Outcomes of tests
Patterns of behavior around tests
There are patterns in why and how tests fail and pass, and what corrective actions should and should not be applied by developers in response to that. Here are some do’s and don’t s for different good and bad situations.
We have a set of test outcomes:
- pass,
- fail,
- flaky (non-deterministic),
- and hang (timeout).
Note how “flaky” is really not a single outcome but a result of trend analysis. Indeed, for each of such outcomes, there are several situations for the trend:
- Always the same outcome without correlation to changes in production code.
- Unpredictably varying outcome without correlation to changes in production code.
- Outcomes correlate to changes in production code.
Finally, test outcomes may result in a set of corrective actions:
- no action,
- correction in production code,
- change in test case code,
- change in test-runner code,
- removal of test,
- some sort of refactoring of test code,
- or a general deeper investigation of the situation.

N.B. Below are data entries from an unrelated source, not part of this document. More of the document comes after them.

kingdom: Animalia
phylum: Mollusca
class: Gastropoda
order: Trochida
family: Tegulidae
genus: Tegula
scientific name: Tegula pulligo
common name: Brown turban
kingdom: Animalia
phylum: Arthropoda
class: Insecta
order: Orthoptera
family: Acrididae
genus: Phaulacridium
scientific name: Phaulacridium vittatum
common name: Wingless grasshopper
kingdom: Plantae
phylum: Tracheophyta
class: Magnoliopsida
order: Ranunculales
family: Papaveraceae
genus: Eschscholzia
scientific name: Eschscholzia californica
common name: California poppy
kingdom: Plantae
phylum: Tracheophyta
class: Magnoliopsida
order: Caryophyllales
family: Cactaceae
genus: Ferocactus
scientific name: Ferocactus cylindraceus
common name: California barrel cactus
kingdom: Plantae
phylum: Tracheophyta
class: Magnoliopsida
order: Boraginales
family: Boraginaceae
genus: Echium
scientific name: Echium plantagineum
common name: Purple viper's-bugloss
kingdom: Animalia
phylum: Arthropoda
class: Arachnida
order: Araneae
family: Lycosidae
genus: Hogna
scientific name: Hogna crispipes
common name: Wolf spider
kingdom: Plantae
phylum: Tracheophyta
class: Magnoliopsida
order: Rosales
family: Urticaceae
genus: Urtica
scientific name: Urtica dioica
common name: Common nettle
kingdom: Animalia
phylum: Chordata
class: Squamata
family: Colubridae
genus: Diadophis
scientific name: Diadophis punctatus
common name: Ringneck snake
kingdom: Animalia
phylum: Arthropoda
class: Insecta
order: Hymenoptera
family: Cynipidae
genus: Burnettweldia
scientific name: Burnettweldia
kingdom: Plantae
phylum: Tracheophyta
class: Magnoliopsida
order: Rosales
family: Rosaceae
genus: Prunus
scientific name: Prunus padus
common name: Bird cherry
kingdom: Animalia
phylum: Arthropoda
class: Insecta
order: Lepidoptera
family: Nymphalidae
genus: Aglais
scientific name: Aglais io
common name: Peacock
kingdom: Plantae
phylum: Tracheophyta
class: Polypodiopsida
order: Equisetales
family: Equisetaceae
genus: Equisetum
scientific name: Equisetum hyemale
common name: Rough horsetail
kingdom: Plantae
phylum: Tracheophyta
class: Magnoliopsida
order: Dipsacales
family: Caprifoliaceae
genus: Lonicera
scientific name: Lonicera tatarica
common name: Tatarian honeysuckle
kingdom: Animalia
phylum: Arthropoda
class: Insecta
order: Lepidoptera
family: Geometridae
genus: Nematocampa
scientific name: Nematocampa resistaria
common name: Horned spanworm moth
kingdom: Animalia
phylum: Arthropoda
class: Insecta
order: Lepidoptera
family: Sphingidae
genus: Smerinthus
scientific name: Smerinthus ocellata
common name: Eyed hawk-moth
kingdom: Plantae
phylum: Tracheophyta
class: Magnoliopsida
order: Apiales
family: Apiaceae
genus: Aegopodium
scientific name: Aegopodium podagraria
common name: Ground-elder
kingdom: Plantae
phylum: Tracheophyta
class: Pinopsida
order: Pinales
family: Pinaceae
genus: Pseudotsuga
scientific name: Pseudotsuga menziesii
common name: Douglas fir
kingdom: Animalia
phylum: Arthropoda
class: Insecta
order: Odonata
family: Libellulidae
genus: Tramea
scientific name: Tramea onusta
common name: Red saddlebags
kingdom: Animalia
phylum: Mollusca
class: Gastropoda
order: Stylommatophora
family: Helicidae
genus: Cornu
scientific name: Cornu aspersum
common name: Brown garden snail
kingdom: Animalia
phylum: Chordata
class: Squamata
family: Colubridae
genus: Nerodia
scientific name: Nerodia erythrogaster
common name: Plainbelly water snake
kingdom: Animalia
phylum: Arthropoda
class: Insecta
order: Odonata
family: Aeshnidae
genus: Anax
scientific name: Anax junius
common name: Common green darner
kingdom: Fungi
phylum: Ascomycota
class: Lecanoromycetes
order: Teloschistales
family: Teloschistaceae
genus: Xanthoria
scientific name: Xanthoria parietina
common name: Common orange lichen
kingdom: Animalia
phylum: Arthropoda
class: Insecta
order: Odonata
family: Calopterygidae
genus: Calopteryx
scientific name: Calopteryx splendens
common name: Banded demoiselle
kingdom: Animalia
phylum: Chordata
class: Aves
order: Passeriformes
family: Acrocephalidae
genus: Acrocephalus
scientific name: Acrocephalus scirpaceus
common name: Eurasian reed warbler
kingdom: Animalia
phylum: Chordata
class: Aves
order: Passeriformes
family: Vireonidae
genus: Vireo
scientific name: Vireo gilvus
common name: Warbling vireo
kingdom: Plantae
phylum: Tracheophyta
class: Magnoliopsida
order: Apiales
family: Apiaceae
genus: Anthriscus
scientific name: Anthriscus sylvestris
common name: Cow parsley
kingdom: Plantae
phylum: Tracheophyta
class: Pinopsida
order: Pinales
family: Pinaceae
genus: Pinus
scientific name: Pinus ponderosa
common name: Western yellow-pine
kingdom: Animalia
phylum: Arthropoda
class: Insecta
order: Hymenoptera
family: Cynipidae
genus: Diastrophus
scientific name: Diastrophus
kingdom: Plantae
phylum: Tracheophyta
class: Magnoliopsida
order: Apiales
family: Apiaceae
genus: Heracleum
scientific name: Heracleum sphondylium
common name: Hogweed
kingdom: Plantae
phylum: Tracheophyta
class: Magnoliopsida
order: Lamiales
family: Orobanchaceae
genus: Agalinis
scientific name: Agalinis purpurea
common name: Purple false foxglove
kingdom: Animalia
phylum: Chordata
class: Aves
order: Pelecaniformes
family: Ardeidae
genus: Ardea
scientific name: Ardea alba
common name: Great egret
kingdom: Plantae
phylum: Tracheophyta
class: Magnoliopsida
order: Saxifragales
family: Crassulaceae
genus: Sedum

Let’s see how these two groups mesh with each other. We will start from the most desirable combinations and will finish with the worst ones.
-
A test failure is reported at an intended assertion. It results in a corrective action in the production code. This is good situation. The test has detected a regression and has lead to correcting it.
-
A test that has never been observed to fail is suspicious. It is worth investigating. Many times it could be a meta-problem with test discovery, i.e., it simply is never run. If the test is indeed executed, then it does not contain an assertion that would take inputs from the production code. A typical corrective action should be removal of said test. An alternative is a significant rework of the test by fixing its logic.
-
A test that fails all the time is overly sensitive and has too many dependencies that are changing too often. One reasonable action is to replace such test with several less decoupled sub-scenarios. There should be as many new tests as needed to limit number of dependencies in each of them to the minimum. Another possibility is to eliminate dependencies, parasitic or non-essential, by mocking them out.
-
A test that fails non-deterministically should be investigated and changed at highest priority. In lack of time, such test must be disabled or deleted. If time allows, dependencies that are not under control (such as bugs in production code or infrastructure issues) should be addressed. What should not be done is to develop an infrastructural solution around this flakiness. Examples of such solutions are: rerunning flaky test several times, marking it with a different color in reports, separating it into a special phase of testing etc. These are half-measures that result in a situation that is much worse. More human time is now spent on manually analysing outcomes of flaky tests. What was meant to be automatic testing had become manual testing: slow, unreliable and boring.
-
A unexpected test failure outcome that has not lead to an expedite corrective action in production code is suspicious. Note the importance of words “unexpected” and “production” here. The test failure was not a part of a TDD iteration (when it would have been expected and desired to demonstrate that the new test case works). If a test failure outcome is corrected by only changing code of the test itself, then it was the test that was buggy. It was not the intention of this test to react on this particular change. Neither was it the goal of the production part to cause the reaction. Tests are not tested by production code. A test case that turned out buggy could be an indication of overly complicated test. In this case, it will benefit from simplification. If the test depends on non-public aspects of production code and therefore has to be changed simultaneously with implementation details to stay in sync with them, then it is a symptom of having too much intimacy with production code.
-
A test that hangs and is killed by the test-runner infrastructure code is super suspicious. The absolutely worst corrective action is to treat timeouts as equal to test failures. They are not equivalent. In other words, it should not be considered normal for a test case to do its job by regularly cause timeouts. Surely, sometimes timeouts could correlate with genuine regressions admitted to production code. But in addition to addressing that, any timeout should be investigated with intent to correct the affected test case itself. Usually that means making the test more specific, i.e. making it monitor for a specific condition that would eventually lead to the hang. Tests that time out are very unspecific: many unrelated reasons cause the same outcome. They are likely to be flaky, they require constant corrections, and they require interactive debugging and manual reruns to figure out the true underlying cause (or to discover that there was no valid cause, just bad luck). In addition, they are usually slower because timeout thresholds are always chosen conservatively high in relation to the average test case run time. But high timeout thresholds mean that manual debugging iterations will be at least as long as the timeout value.
An ideal test case
An ideal test should be 100% deterministic. Every its failure is acted upon by making a change to production code (revert or correction), not to the test itself. When this test fails, it always fails at the expectation/assert phase and never at arrange or act phases.
Once added to the repository, the test’s logic is never partially modified. Most trivial refactorings (such as renaming) are OK though. At the end of its useful life, this test is removed as a whole. It is possible that a new test for a changed use case is added to replace it instead simultaneously with the removal. The new test case would be similar but different.
And the most important of all, the test case is as short as it can be, with exactly one logical assertion and minimum number of dependencies.